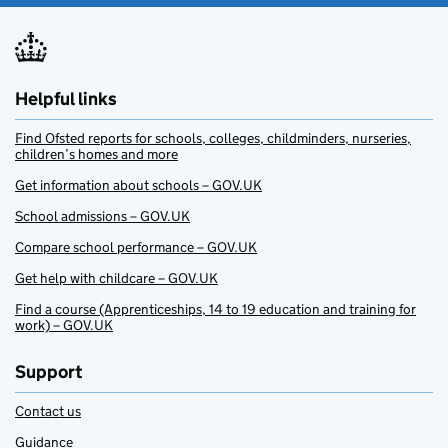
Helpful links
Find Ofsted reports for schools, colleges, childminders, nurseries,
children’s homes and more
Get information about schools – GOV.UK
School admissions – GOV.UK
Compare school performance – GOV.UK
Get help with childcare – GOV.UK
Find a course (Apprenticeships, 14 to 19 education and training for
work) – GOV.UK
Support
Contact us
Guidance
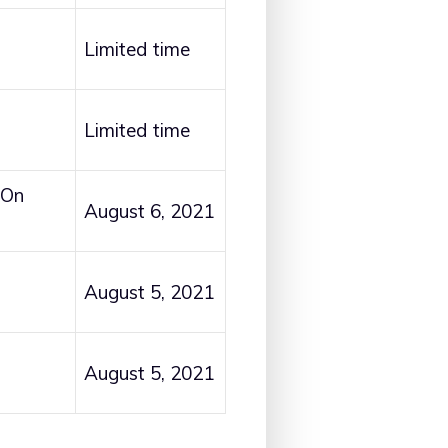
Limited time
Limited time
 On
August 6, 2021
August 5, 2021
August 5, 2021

What the task asks —
Every line that holds the string "Find" must be copied from the records above.

Task answer —
Find Ofsted reports for schools, colleges, childminders, nurseries,
Find a course (Apprenticeships, 14 to 19 education and training for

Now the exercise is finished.